## ACTIVITY
Your reply should be one number: how many lines of the records below contain the string "recommended".

*** EXTRACTED INFORMATION ***

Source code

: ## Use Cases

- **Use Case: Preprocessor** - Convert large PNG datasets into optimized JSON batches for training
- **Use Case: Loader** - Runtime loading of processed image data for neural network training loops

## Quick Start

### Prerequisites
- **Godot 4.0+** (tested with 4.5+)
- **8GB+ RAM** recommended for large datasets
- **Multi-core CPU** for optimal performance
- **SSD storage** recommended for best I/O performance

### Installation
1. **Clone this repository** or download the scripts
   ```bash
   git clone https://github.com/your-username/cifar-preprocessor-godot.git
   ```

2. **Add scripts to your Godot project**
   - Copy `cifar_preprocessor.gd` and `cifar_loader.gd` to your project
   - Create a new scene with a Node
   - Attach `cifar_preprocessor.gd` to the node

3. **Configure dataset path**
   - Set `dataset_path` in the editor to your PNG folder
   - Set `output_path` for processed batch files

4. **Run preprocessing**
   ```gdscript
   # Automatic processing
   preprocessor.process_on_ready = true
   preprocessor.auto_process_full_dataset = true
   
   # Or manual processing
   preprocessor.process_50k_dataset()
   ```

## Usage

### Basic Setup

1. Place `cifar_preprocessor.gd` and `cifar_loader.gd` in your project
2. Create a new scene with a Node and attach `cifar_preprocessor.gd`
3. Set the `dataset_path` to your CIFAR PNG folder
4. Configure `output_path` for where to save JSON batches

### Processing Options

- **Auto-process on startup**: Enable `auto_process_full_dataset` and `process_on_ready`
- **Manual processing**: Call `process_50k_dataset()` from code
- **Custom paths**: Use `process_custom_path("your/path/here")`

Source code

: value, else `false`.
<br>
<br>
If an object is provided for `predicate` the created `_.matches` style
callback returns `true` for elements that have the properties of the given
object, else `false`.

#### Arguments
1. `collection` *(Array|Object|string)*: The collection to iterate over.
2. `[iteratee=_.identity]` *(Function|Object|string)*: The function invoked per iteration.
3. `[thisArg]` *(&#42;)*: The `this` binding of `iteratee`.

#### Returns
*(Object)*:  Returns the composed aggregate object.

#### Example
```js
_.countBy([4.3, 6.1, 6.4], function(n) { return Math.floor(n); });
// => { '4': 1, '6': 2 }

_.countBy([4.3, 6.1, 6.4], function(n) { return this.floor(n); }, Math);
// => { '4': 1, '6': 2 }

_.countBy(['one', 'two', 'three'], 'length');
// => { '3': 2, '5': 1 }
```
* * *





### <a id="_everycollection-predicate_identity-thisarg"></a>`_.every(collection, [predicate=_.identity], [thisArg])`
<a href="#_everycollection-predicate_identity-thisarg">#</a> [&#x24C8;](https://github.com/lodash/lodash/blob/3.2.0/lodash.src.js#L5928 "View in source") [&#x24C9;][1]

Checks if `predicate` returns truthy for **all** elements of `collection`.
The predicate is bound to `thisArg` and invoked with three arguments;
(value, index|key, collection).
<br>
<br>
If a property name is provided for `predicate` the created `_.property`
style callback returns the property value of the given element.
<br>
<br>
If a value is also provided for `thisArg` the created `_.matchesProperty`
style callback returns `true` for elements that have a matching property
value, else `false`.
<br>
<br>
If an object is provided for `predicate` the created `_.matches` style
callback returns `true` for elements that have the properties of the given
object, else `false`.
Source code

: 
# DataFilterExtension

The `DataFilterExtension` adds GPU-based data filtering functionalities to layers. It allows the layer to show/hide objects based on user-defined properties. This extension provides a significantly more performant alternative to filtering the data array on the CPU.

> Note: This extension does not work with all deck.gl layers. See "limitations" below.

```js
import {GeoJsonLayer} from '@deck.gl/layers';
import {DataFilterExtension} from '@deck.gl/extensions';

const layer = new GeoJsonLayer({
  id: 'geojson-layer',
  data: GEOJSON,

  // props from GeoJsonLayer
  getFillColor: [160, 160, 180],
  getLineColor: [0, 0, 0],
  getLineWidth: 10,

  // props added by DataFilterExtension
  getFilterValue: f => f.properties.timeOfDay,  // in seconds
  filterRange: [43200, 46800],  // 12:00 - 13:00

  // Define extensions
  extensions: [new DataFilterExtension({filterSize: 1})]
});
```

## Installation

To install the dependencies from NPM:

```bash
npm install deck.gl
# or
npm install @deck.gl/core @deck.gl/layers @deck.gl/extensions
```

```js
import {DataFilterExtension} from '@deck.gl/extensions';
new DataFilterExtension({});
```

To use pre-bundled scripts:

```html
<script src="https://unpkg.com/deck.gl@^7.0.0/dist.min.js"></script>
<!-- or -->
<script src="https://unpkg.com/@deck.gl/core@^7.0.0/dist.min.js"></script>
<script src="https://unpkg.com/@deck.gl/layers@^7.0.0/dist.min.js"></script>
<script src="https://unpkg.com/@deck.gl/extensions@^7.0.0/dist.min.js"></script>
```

***

## RESPONSE TO THIS EXERCISE
2